Topline:
Following reports of local police assisting federal immigration agents with raids and detentions of citizen observers across Southern California, state lawmakers have introduced a bill seeking to outlaw such collaboration.
The details: State Sen. Sasha Renée Pérez (D-Pasadena) announced Monday that she has introduced SB 1105, dubbed the Protect California Rights Act. The bill would ban local law enforcement from helping federal agents with operations based on racial profiling, efforts to stop First Amendment speech or actions involving unauthorized military weapons.
Why proponents say it’s needed: At a news conference, Pérez said: “Californians deserve to feel safe. They deserve to trust that the officers sworn to protect them will not be used to intimidate them. And they deserve a state government that stands firmly on the side of civil rights and constitutional protections.”
How enforcement would work: The bill is co-sponsored by ACLU California Action. Executive Director David Trujillo said if the bill passes, Californians who’ve been subject to illegal activity by local law enforcement could take their case to court. “The courts will be able to then step in and order local law enforcement to comply with our laws here in California,” Trujillo said.
Community voices: The news conference featured speakers who have been detained by local police in incidents related to federal immigration actions. Jose Madera, director of the Pasadena Community Job Center, said he was arrested last month by Pasadena police while tracking the movements of an alleged ICE agent. “The perception of the community,” Madera said, “is that local police were protecting ICE agents and not protecting us, the residents, legal observers.”

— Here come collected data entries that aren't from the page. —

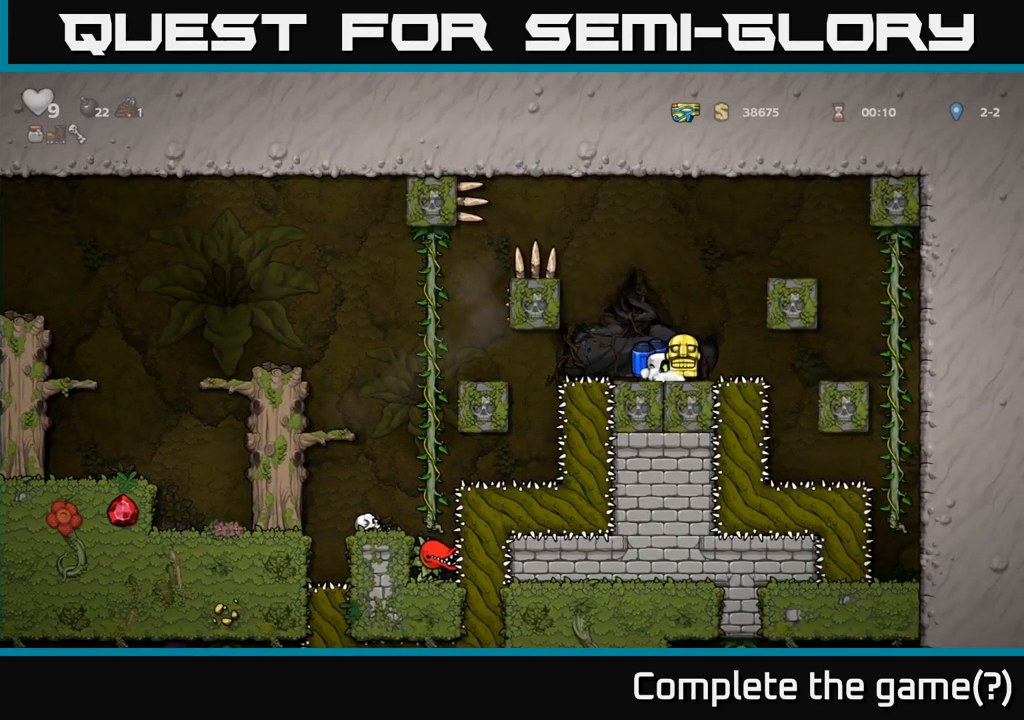
{"dt_ms": 500, "buttons": [], "left_stick": "left", "events": [[83, "A", "up"], [83, "left_stick", "left"], [117, "A", "down"], [300, "A", "up"]]}
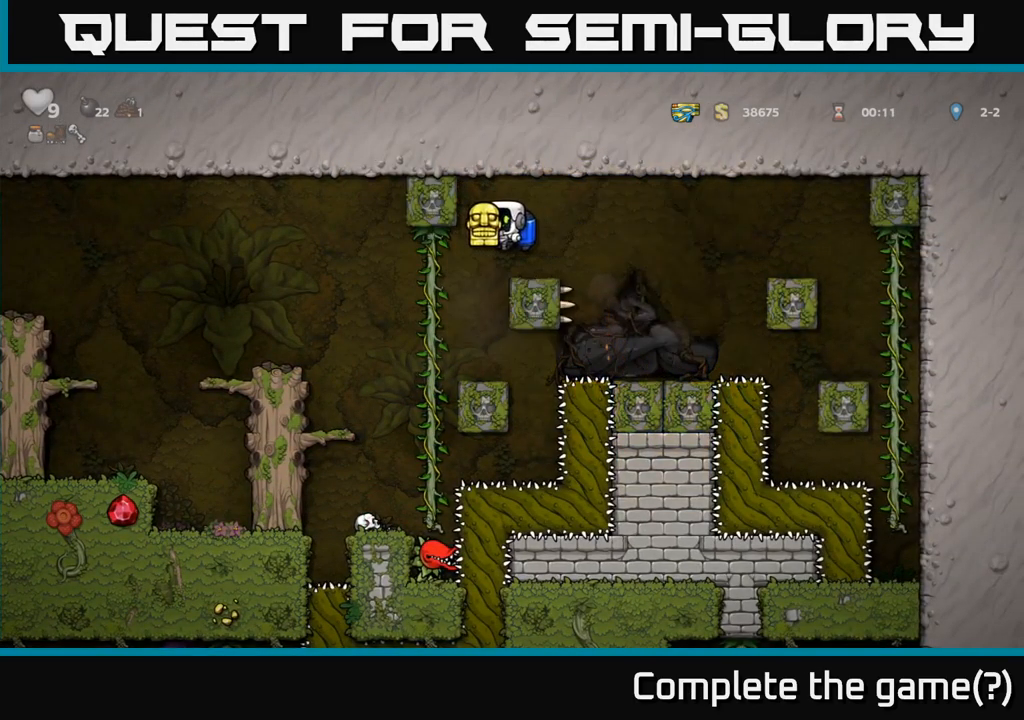
{"dt_ms": 500, "buttons": [], "left_stick": "left", "events": [[283, "A", "down"], [400, "A", "up"]]}
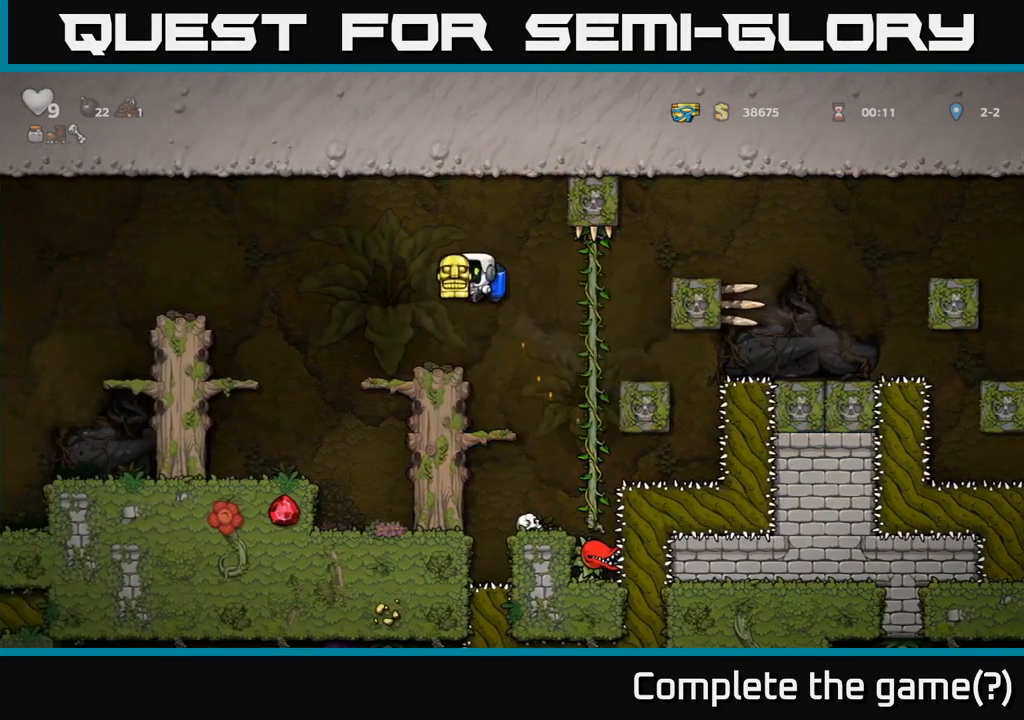
{"dt_ms": 500, "buttons": [], "left_stick": "left", "events": [[233, "A", "down"], [367, "A", "up"]]}
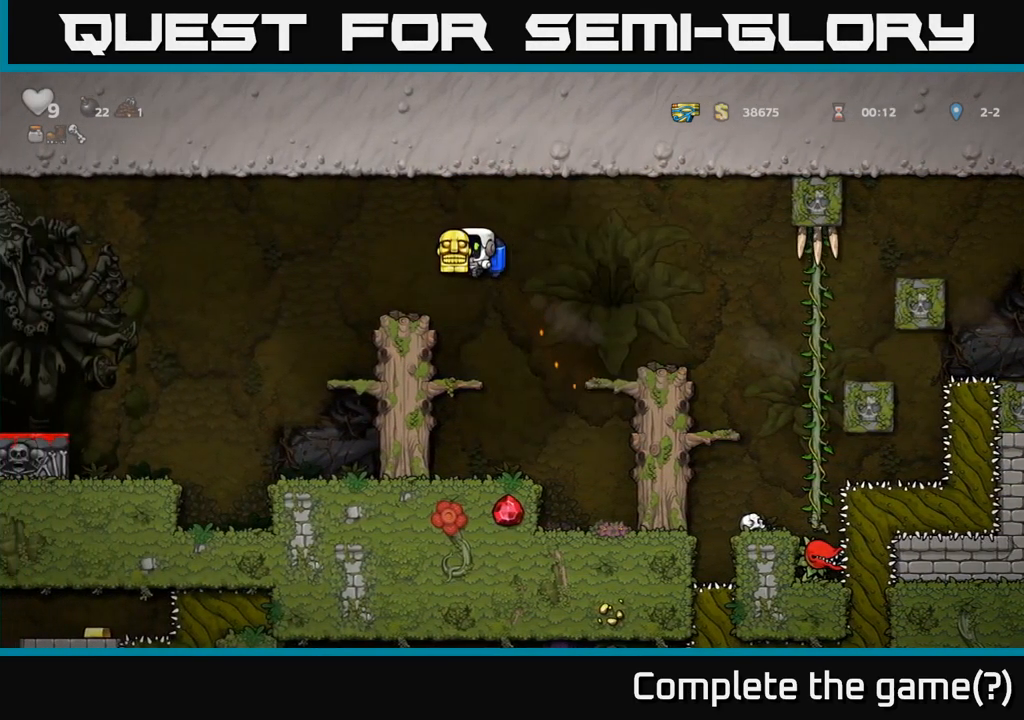
{"dt_ms": 500, "buttons": [], "left_stick": "left", "events": [[283, "A", "down"], [350, "A", "up"]]}
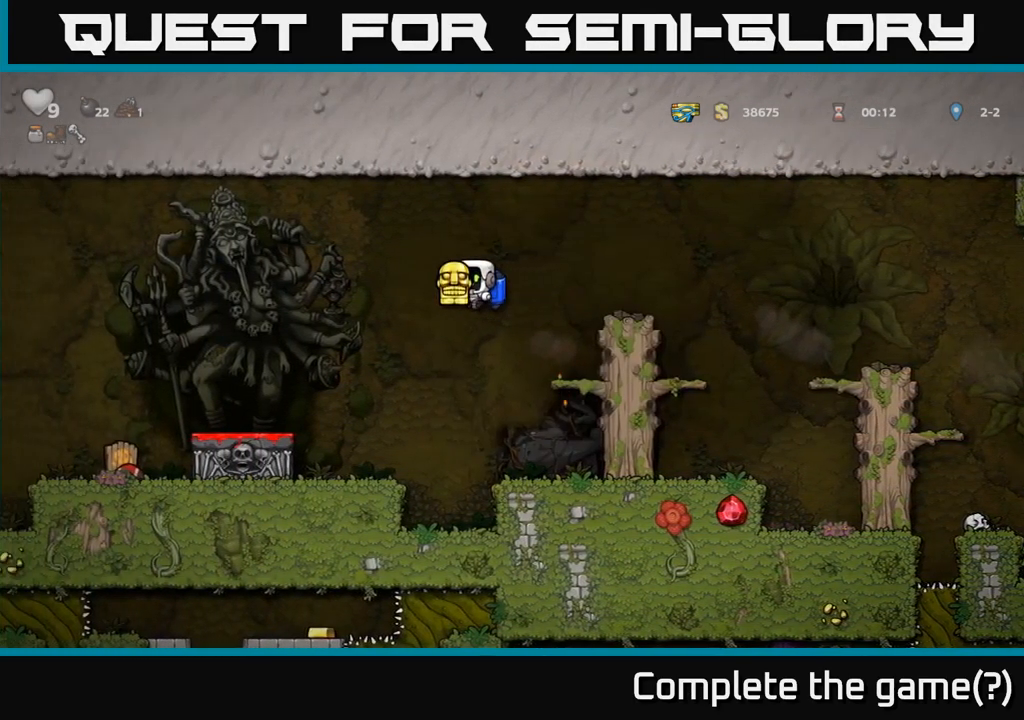
{"dt_ms": 500, "buttons": [], "left_stick": "left", "events": [[367, "A", "down"], [450, "A", "up"]]}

White House position: The Trump Administration and top officials at the Department of Homeland Security have consistently pushed back on efforts to curtail their aggressive enforcement of immigration policies. White House border czar Tom Homan on Sunday, for example, rejected Democrats calls for ICE officers to stop wearing masks, saying that while he didn't "like the masks either" officers said they were needed to protect from doxxing.